Quelle est la différence entre une assurance vie et un contrat de capitalisation ?
Pendant la vie du contrat, l’assurance vie et la capi fonctionnent de façon similaire : mêmes supports, mêmes arbitrages, même fiscalité des rachats (PFU 30 % ou barème IR, abattement après 8 ans) et mêmes prélèvements sociaux à 17,2 % (hors hausse à 18,6 % depuis 2026). La vraie différence est juridique et successorale. L’assurance vie se dénoue au décès et verse le capital hors succession aux bénéficiaires désignés, avec l’abattement spécifique de 152 500 € par bénéficiaire pour les versements avant 70 ans. Le contrat de capitalisation, lui, est un actif patrimonial sans clause bénéficiaire : il intègre la succession et applique les abattements de droit commun (100 000 € par enfant). Il peut être donné du vivant et reste accessible aux personnes morales, ce qui n’est pas le cas de l’assurance vie.
Quelle est la fiscalité d’un contrat de capitalisation en cas de rachat ?
Seule la part de gains comprise dans un rachat est imposée ; le capital versé n’est jamais taxé. Depuis 2018, le régime par défaut est le PFU : 12,8 % d’impôt + 17,2 % de prélèvements sociaux, soit 30 %. Après 8 ans, vous bénéficiez d’un abattement annuel sur les gains retirés de 4 600 € (célibataire) ou 9 200 € (couple).

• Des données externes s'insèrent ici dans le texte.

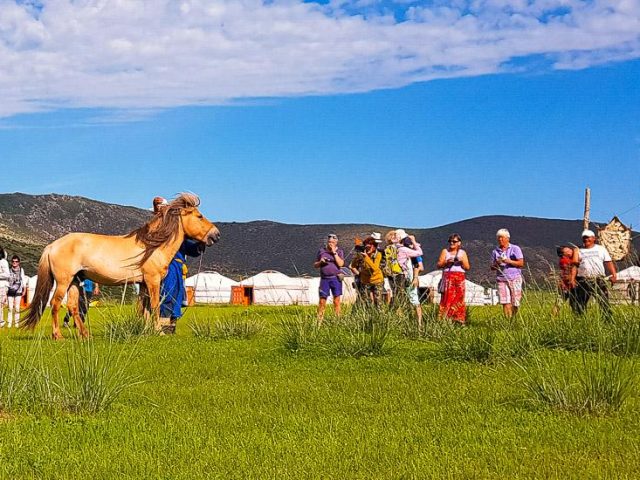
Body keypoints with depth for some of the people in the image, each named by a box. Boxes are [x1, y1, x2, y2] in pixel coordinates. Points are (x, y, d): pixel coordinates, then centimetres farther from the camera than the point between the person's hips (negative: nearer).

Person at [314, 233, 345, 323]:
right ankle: (319, 322, 0)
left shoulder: (339, 251, 5)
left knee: (336, 301, -1)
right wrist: (320, 262, -5)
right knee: (322, 301, -2)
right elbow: (315, 265, 16)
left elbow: (341, 264, -10)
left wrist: (334, 252, -10)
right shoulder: (321, 251, 10)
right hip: (324, 279, 1)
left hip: (336, 278, -1)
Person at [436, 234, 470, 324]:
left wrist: (462, 261, -7)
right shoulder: (445, 251, 11)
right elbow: (439, 265, 6)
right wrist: (446, 262, -11)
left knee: (459, 299, -4)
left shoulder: (462, 253, 14)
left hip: (460, 278, 2)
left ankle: (459, 320, -3)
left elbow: (467, 267, 10)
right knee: (447, 298, -11)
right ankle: (445, 319, -14)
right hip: (448, 277, -2)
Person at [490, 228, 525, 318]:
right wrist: (496, 264, -7)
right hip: (501, 279, 2)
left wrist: (508, 261, -16)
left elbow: (521, 263, -3)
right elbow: (492, 267, 16)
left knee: (515, 304, -3)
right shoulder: (495, 251, 14)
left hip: (514, 278, -2)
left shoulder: (515, 249, 5)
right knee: (506, 303, -12)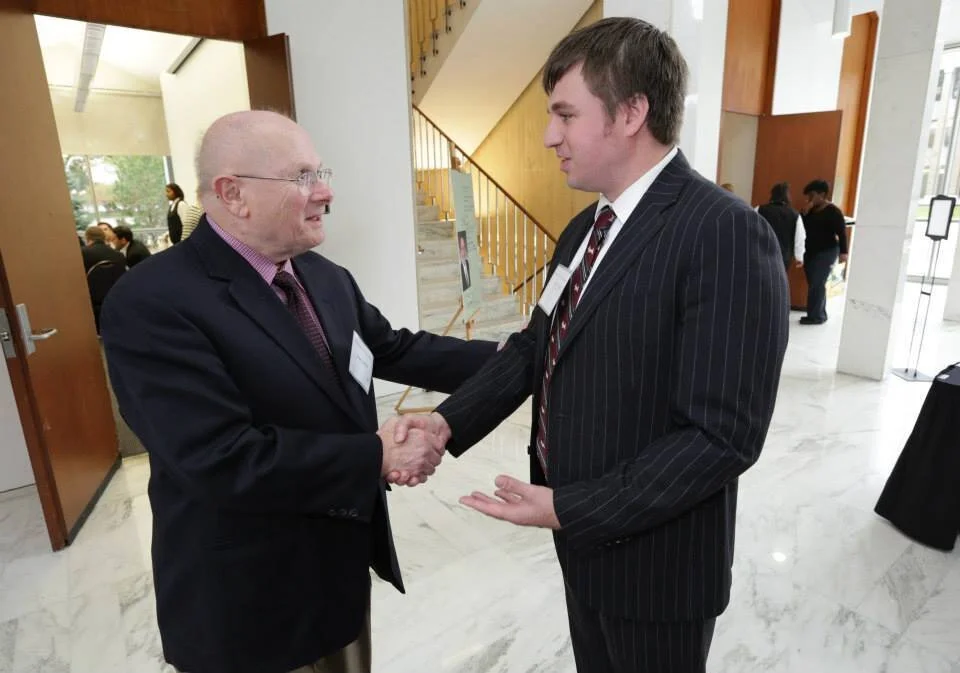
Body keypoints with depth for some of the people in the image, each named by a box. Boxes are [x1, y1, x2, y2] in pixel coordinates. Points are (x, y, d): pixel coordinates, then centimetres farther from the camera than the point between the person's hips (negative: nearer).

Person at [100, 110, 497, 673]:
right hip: (250, 600, -6)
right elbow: (225, 460, -30)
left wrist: (500, 359, -5)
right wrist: (379, 455, -25)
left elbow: (393, 348, 3)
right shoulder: (154, 304, -24)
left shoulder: (326, 277, 0)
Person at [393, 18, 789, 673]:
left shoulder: (725, 234, -23)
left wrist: (570, 509, -23)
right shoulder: (584, 229, 5)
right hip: (584, 533, 7)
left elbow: (722, 435, -26)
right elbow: (536, 345, 4)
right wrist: (449, 420, -9)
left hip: (655, 555, -7)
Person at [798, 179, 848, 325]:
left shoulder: (833, 211, -9)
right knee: (815, 285, 10)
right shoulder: (812, 210, 12)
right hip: (811, 252, 7)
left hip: (826, 253, -7)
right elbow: (803, 227, 6)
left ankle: (815, 316, -5)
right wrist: (806, 212, -5)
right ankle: (820, 314, 18)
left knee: (816, 284, -10)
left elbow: (842, 233, -13)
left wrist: (843, 252, -19)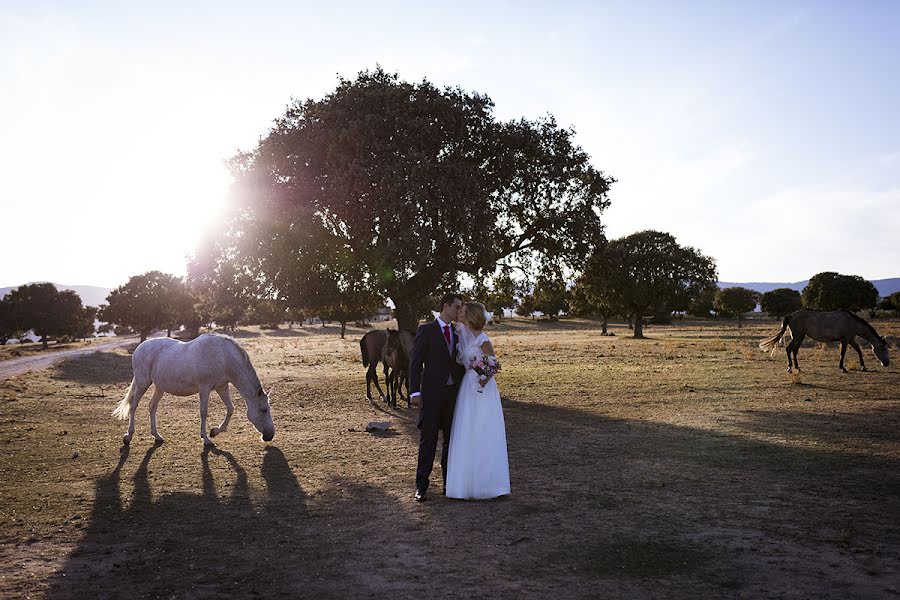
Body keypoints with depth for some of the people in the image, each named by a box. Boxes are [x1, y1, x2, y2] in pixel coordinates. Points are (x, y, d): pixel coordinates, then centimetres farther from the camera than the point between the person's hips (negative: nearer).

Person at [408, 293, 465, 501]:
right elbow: (415, 362, -7)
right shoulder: (426, 330, -3)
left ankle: (449, 482, 19)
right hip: (432, 392, -6)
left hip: (453, 392, 6)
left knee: (451, 438, 10)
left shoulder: (456, 334, 15)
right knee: (428, 439, -3)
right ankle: (421, 486, 4)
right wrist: (415, 392, -14)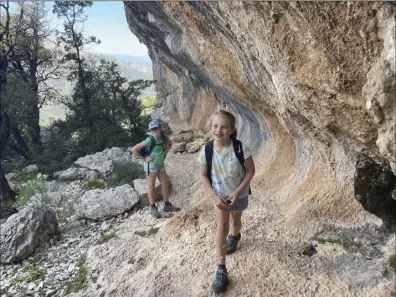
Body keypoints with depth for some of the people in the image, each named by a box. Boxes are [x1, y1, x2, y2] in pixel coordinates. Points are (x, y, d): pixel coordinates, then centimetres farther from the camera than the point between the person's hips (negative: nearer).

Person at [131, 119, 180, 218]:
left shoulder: (163, 137, -4)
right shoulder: (150, 140, -21)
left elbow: (169, 144, 21)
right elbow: (134, 149, -21)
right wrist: (144, 159, -16)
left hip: (161, 164, 6)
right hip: (151, 165, -6)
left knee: (165, 184, 11)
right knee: (151, 186, 4)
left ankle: (167, 205, 25)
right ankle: (153, 208, 15)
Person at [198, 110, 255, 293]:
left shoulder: (240, 148, -28)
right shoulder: (206, 151, -22)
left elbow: (251, 171, -16)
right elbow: (203, 175, -10)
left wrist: (237, 192, -22)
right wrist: (214, 196, -19)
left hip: (239, 194, 0)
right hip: (219, 195, 0)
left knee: (235, 220, 25)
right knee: (221, 226, -6)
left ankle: (234, 235, 61)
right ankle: (221, 269, 5)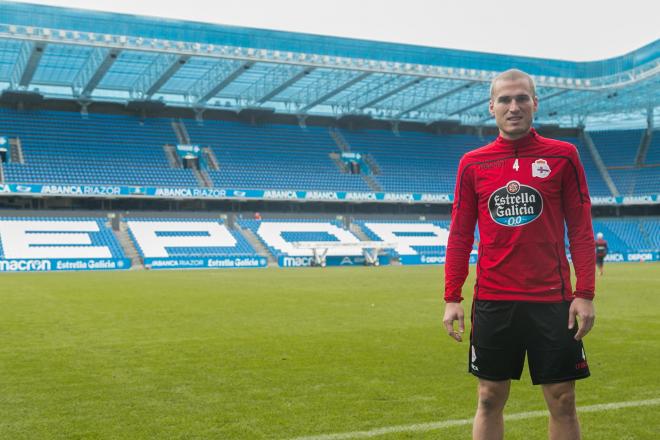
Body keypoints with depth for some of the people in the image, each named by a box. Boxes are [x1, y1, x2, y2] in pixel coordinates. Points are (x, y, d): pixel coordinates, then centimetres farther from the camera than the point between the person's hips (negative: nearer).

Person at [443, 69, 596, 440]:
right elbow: (460, 235, 6)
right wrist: (452, 298, 1)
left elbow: (581, 230, 0)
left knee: (562, 401, 5)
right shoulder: (472, 164, 5)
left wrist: (585, 294, -7)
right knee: (490, 399, 9)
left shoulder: (563, 156, 1)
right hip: (492, 301, 1)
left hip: (553, 300, -1)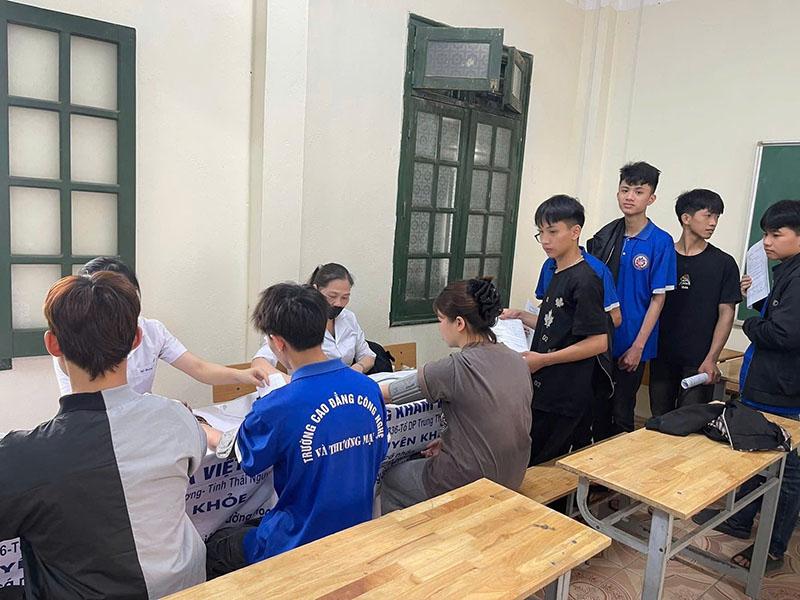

Au-delà, la fraction de gains est imposée à 7,5 % pour la part de primes ≤ 150 000 €, puis à 12,8 % au-delà, toujours + 17,2 % de PS. L’option pour le barème progressif de l’impôt sur le revenu reste possible et avantageuse pour les faibles TMI. En pratique, on planifie des retraits annuels dont la part de gains reste inférieure à l’abattement après 8 ans pour neutraliser l’IR.
Comment transmettre son patrimoine avec un contrat de capitalisation, et peut-on éviter des droits de succession ?
Le contrat de capitalisation se prête bien à une transmission anticipée par donation, en pleine propriété ou en nue-propriété, avec les abattements de droit commun (100 000 € par enfant tous les 15 ans). Depuis le BOFIP du 20/12/2019, la transmission à titre gratuit purge les plus-values latentes : la base fiscale du donataire ou de l’héritier devient la valeur vénale au jour de la transmission. Il est possible de recourir au démembrement en appliquant le barème de l’article 669 du CGI, et sécuriser les modalités par une convention de quasi-usufruit. Les héritiers peuvent aussi conserver le contrat avec son antériorité fiscale, ce qui offre de la souplesse. On ne supprime pas les droits de succession, mais on les réduit en combinant abattements, décote de la nue-propriété et purge des plus-values.
Quels sont les inconvénients d’un contrat de capitalisation par rapport à l’assurance vie ?
Le principal inconvénient apparaît à la succession : le contrat de capitalisation ne bénéficie pas de l’abattement de 152 500 € par bénéficiaire réservé à l’assurance vie pour les versements avant 70 ans. Au décès, il intègre l’actif successoral et subit les droits de mutation de droit commun après abattements. L’absence de clause bénéficiaire limite aussi la capacité à transmettre hors succession à un tiers ou à une association. Pour les personnes morales soumises à l’IS, la fiscalité est plus technique (taxation forfaitaire annuelle fondée sur le TME, avec régularisation au rachat). L’accès au fonds en euros est souvent plafonné à 50 %, avec pénalités en cas de rachat avant 4 ans sur cette poche. Enfin, le marché est moins diffusé et certains contrats bancaires cumulent des frais plus élevés et une offre de supports moins attractive que les meilleurs contrats en ligne.